- _GOAL OF THE EXERCISE_
Count every line in the records below that contains the string "cdktf". Report that number alone.

----------

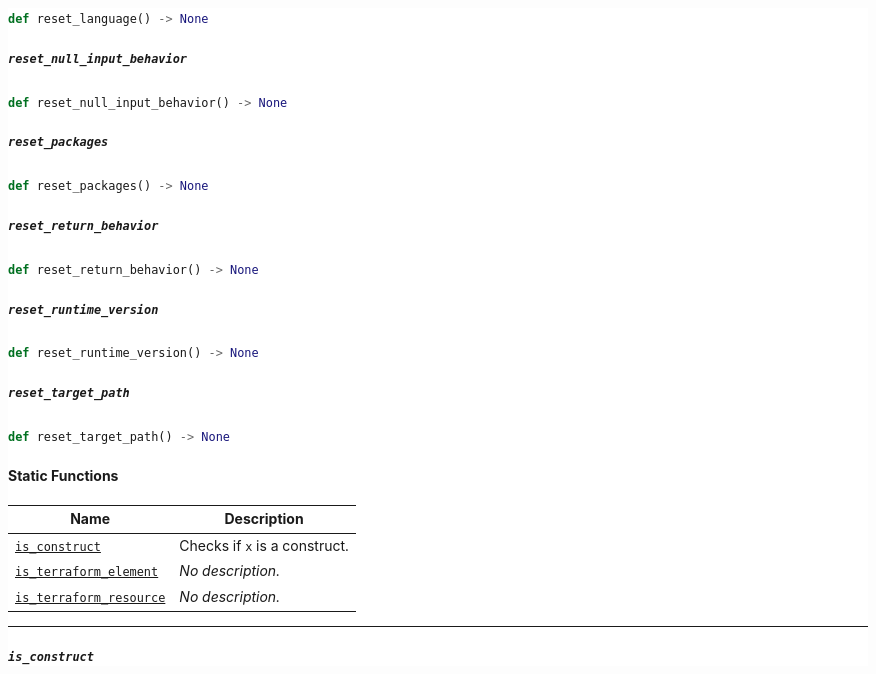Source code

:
 ```python
def reset_language() -> None
```

##### `reset_null_input_behavior` <a name="reset_null_input_behavior" id="@cdktf/provider-snowflake.functionResource.FunctionResource.resetNullInputBehavior"></a>

```python
def reset_null_input_behavior() -> None
```

##### `reset_packages` <a name="reset_packages" id="@cdktf/provider-snowflake.functionResource.FunctionResource.resetPackages"></a>

```python
def reset_packages() -> None
```

##### `reset_return_behavior` <a name="reset_return_behavior" id="@cdktf/provider-snowflake.functionResource.FunctionResource.resetReturnBehavior"></a>

```python
def reset_return_behavior() -> None
```

##### `reset_runtime_version` <a name="reset_runtime_version" id="@cdktf/provider-snowflake.functionResource.FunctionResource.resetRuntimeVersion"></a>

```python
def reset_runtime_version() -> None
```

##### `reset_target_path` <a name="reset_target_path" id="@cdktf/provider-snowflake.functionResource.FunctionResource.resetTargetPath"></a>

```python
def reset_target_path() -> None
```

#### Static Functions <a name="Static Functions" id="Static Functions"></a>

| **Name** | **Description** |
| --- | --- |
| <code><a href="#@cdktf/provider-snowflake.functionResource.FunctionResource.isConstruct">is_construct</a></code> | Checks if `x` is a construct. |
| <code><a href="#@cdktf/provider-snowflake.functionResource.FunctionResource.isTerraformElement">is_terraform_element</a></code> | *No description.* |
| <code><a href="#@cdktf/provider-snowflake.functionResource.FunctionResource.isTerraformResource">is_terraform_resource</a></code> | *No description.* |

---

##### `is_construct` <a name="is_construct" id="@cdktf/provider-snowflake.functionResource.FunctionResource.isConstruct"></a>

----------

- _RESULT FOR THIS TASK_
9